Aussies hit with $30K bills as ad firm goes bust
Thousands of Australian small business owners lured into so-called free advertising deals are now facing bills of up to $30,000, after the company went bust.
The businesses - including shoe shops, hair salons and fast food outlets - signed up to Rebl Corp's social media advertising and Customer Relationship Management software (CRM) packages on the promise they would receive "cost neutral" promotion for their outlets.
The advertising was delivered, giving the businesses exposure, but its subsidiaries, Digital Rebl and Media Rebl which handled the contracts, have since collapsed, meaning the small businesses are now liable for payments to third-party finance companies.
Queensland's Letitia Hutchings, 28, may be forced to pay almost $30,000 back to a finance company, leaving the future of her Toowoomba-based hair salon, Wow! Excellence in Hair in doubt.
"It could potentially close my business, I'm a small business," she said.
"I only opened this salon at the end of 2017."

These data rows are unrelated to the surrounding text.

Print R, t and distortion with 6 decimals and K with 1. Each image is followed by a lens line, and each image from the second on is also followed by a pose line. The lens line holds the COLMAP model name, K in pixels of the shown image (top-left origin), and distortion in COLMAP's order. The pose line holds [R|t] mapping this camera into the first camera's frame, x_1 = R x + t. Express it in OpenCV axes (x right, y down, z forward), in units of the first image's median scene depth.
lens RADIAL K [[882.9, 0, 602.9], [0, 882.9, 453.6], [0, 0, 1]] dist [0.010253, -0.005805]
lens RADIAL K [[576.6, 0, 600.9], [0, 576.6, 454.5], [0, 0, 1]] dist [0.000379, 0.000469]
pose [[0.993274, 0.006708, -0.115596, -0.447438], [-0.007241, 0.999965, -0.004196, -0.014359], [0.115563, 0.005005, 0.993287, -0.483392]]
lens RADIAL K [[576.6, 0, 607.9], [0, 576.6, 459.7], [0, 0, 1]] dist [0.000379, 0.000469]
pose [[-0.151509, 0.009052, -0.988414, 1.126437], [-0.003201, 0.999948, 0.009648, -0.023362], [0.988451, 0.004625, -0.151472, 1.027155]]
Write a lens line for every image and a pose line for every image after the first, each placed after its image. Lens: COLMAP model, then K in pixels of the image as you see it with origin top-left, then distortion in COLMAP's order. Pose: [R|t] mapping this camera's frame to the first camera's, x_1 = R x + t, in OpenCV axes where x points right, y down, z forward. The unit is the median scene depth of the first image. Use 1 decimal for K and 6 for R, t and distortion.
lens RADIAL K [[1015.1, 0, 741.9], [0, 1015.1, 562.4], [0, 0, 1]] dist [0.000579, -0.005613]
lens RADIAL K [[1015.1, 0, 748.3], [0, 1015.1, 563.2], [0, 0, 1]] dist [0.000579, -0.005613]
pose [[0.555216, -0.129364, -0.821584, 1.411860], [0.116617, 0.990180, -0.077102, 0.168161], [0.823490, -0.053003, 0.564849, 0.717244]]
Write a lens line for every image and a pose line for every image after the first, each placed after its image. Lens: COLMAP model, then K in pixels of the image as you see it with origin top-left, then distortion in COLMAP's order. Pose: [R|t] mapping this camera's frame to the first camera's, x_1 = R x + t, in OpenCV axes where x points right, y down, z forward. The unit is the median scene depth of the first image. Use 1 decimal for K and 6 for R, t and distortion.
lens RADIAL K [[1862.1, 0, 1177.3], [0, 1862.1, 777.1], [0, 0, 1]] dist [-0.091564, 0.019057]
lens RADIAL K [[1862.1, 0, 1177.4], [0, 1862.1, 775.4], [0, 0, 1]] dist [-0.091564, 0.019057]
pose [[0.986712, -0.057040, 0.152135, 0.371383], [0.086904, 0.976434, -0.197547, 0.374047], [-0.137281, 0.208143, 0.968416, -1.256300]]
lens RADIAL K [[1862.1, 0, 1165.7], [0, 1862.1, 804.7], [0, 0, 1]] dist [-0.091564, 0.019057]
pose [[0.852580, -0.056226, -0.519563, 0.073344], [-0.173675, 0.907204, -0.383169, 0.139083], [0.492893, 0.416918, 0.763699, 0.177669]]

For every new customer it signed, like Mrs Hutchings, Rebl Corp was given in excess of $10,000 from one of the five different finance companies it was dealing with.
But in the process, the customers - some claim unknowingly - were signed to lengthy contracts for the CRM software that was bundled with the advertising deal.
Rebl Corp told its customers it would pay them an amount equal to the finance company repayments each month making the advertising deal "free", but was absolved from keeping up the payments once it collapsed.
Mrs Hutchings said when she questioned how the company made money offering a free service, a Rebl Corp saleswoman told her it was "only for selected businesses".
"(I) did as much digging as I thought necessary to make sure what I was getting into was legit," Mrs Hutchings said.
The contracts are now under investigation by the Australian Financial Complaints Authority (AFCA) which will determine if they're able to be enforced.
Grenke, the finance company Mrs Hutchings was contracted to, is not a member of AFCA so any decision it makes won't apply to her.
In late November, she received a letter from lawyers acting for Grenke stating she owed almost $30,000, not including GST, but could receive a 40 per cent discount if she paid within 12 months.
Rebl Corp director Michael Maunder was previously the director of in-store advertising company Viewble Media which employed a similar contract technique and left 4500 Australian customers in limbo when it too collapsed in January.
His former co-director Jason Madden was sprung living the high life in the Philippines with his new wife earlier this year.
A Melbourne-based Grenke spokesman, who asked not to be named, told News Corp they only provided finance for Rebl Corp for "six to eight weeks" to a "couple of dozen" customers.
He said Grenke provided finance for Rebl Corp's CRM software packages and it wasn't aware of the "bundle" with online advertising or rebates offered to customers.
The spokesman said despite the letters, Grenke was not "enforcing" the debts owed and had not passed them on to debt collectors.
"It's really our way offering to say obviously something went wrong so let's solve this dispute together," he said.
"Both parties win and we'll make a loss, the customer also has to bear his part but that's dispute resolution.
"What's just important to understand is funders don't really have an advantage in this case. We're the ones carrying the loss."
AFCA were unable to provide comment as its investigation is ongoing.